** Opening Provided passage block **
Alexandros Karachalios

Personal information
- Full name: Alexandros Karachalios
- Date of birth: 20 October 1985 (age 40)
- Place of birth: Athens, Greece
- Height: 1.83 m (6 ft 0 in)
- Position: Winger

Senior career*
- Years: Team / Apps / (Gls)
- 2003–2004: Panionios / 4 / (0)
- 2004–2006: Akratitos / 6 / (0)
- 2006–2007: Kavala / 25 / (2)
- 2007–2008: Kallithea / 2 / (0)
- 2008–2009: Koropi / 16 / (3)
- 2009–2011: Aias Salamina / 52 / (16)
- 2011–2012: AEL / 1 / (0)
- 2012: Diagoras / 0 / (0)
- 2012: Apollon Smyrnis / 1 / (0)
- 2013: Paniliakos / 10 / (0)
- 2013–2014: Kalamata / 28 / (4)
- 2014–2015: Nea Ionia
- 2015: Ionikos
- 2016: Olympiakos Agios Stefanos

= Alexandros Karachalios =

Greek footballer

Alexandros Karachalios (Αλέξανδρος Καραχάλιος; born 20 October 1985) is a Greek footballer who plays as a right winger.

==Career==
Born in Athens, Karachalios began his playing career at Panionios. He played in the Super League Greece for both Panionios and Akratitos.
** Closing Provided passage block **
** Opening Supplied records block **
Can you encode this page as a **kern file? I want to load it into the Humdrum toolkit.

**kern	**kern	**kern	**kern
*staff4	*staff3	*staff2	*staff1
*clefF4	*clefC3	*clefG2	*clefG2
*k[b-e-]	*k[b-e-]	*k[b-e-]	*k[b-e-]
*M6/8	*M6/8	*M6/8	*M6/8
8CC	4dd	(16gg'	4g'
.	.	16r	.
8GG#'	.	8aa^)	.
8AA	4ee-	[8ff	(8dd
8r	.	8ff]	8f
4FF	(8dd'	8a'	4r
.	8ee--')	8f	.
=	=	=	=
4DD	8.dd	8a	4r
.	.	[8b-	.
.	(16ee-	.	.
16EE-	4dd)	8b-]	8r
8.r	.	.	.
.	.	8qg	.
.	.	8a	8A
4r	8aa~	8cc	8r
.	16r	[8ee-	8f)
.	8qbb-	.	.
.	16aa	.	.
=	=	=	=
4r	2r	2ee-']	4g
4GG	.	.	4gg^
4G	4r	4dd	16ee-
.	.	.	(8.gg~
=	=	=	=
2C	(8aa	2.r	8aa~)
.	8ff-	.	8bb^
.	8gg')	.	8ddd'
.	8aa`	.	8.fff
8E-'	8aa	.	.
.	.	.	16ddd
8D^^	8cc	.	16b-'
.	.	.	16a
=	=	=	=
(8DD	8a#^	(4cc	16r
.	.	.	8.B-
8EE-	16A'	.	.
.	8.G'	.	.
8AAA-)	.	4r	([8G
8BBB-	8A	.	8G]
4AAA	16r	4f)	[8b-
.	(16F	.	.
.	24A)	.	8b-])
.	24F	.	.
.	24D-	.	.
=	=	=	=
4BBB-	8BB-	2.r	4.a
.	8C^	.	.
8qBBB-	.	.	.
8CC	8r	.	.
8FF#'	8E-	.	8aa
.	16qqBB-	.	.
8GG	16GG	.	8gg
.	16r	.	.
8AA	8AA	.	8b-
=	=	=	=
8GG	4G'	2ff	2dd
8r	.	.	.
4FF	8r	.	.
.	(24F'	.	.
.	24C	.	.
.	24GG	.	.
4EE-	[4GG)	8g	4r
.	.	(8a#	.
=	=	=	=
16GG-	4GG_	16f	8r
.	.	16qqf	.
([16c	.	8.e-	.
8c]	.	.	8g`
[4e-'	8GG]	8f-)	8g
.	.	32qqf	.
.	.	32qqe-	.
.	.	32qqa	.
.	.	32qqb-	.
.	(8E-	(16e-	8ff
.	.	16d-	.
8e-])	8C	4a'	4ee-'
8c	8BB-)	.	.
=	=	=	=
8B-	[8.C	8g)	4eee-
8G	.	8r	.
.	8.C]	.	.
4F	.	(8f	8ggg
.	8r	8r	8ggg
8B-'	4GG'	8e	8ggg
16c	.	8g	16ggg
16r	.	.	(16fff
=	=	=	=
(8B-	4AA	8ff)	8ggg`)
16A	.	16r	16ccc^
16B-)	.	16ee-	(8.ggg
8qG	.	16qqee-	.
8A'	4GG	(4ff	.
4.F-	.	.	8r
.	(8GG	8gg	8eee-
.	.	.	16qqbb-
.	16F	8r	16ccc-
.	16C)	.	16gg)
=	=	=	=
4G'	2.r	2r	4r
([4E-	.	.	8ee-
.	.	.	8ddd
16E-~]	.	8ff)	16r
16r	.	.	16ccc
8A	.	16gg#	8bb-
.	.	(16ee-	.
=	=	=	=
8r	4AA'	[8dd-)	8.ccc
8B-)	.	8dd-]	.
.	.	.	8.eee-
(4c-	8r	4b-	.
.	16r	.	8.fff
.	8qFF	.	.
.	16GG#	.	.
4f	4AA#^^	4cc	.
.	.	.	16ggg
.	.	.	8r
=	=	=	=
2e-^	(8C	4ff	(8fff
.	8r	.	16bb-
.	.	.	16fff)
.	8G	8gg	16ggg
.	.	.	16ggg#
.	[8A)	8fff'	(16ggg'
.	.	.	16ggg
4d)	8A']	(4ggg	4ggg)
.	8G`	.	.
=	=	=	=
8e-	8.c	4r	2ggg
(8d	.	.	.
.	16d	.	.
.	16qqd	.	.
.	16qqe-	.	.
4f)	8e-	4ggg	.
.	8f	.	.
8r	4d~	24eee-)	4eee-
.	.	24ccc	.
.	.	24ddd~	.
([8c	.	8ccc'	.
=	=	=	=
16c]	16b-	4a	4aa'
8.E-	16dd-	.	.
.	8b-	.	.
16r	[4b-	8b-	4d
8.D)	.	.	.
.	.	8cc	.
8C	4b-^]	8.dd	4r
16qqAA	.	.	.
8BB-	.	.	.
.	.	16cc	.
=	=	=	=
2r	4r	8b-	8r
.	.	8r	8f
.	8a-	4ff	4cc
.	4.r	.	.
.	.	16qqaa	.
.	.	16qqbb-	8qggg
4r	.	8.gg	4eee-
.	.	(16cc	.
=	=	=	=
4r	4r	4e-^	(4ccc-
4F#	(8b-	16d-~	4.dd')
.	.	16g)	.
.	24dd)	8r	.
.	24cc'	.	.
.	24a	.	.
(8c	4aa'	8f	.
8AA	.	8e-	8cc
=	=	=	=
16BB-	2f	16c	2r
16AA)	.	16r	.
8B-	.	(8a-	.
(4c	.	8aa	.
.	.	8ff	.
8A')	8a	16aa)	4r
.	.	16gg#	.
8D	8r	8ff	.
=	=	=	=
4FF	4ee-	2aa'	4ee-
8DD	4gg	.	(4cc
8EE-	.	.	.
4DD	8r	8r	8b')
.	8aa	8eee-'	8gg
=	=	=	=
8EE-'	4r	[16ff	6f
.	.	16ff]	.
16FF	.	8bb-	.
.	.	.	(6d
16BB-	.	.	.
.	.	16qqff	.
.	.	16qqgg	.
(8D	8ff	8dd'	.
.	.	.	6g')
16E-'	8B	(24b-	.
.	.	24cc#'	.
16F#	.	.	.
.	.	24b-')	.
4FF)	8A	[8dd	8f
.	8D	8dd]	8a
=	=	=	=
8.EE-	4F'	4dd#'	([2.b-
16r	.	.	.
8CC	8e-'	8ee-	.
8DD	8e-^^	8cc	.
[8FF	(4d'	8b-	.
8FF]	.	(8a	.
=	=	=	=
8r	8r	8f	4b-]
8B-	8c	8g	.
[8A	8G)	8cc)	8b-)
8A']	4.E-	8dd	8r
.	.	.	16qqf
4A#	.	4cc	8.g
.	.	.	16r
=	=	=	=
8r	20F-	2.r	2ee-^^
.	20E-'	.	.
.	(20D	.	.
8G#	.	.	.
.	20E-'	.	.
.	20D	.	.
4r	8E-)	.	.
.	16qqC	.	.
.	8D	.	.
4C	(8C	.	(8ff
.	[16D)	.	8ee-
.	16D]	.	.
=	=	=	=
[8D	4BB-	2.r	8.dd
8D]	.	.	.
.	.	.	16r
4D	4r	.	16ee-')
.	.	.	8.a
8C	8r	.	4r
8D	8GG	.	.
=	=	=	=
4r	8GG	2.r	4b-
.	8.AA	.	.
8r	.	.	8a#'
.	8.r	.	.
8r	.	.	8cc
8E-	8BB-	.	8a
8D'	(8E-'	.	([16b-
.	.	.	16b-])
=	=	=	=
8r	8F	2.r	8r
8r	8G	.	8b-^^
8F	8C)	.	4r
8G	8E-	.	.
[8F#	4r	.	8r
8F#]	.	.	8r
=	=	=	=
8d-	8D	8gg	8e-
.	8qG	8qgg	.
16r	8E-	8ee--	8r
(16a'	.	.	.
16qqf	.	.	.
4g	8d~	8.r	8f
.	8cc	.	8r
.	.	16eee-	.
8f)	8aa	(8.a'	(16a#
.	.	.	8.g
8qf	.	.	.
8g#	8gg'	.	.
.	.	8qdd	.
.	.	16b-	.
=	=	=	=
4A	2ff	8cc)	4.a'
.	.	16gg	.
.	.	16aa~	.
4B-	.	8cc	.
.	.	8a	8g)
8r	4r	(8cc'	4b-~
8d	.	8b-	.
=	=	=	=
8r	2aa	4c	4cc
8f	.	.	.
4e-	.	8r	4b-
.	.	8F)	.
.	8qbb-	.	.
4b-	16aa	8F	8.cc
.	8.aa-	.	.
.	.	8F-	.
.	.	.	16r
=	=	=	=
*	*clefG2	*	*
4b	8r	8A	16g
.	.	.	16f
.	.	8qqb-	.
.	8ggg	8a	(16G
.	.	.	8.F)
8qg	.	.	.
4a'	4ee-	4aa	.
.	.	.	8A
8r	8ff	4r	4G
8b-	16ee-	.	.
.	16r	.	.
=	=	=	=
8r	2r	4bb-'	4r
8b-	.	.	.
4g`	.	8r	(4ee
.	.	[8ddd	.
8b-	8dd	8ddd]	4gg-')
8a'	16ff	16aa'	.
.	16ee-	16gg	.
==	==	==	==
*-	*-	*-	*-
** Closing Supplied records block **
Exercise aim
Copy the Alexandros Karachalios text starting at "- 2014–2015: Nea" and ending at "Panionios and Akratitos.", replacing "right winger" with "left winger".

Output for this exercise
- 2014–2015: Nea Ionia
- 2015: Ionikos
- 2016: Olympiakos Agios Stefanos

= Alexandros Karachalios =

Greek footballer

Alexandros Karachalios (Αλέξανδρος Καραχάλιος; born 20 October 1985) is a Greek footballer who plays as a left winger.

==Career==
Born in Athens, Karachalios began his playing career at Panionios. He played in the Super League Greece for both Panionios and Akratitos.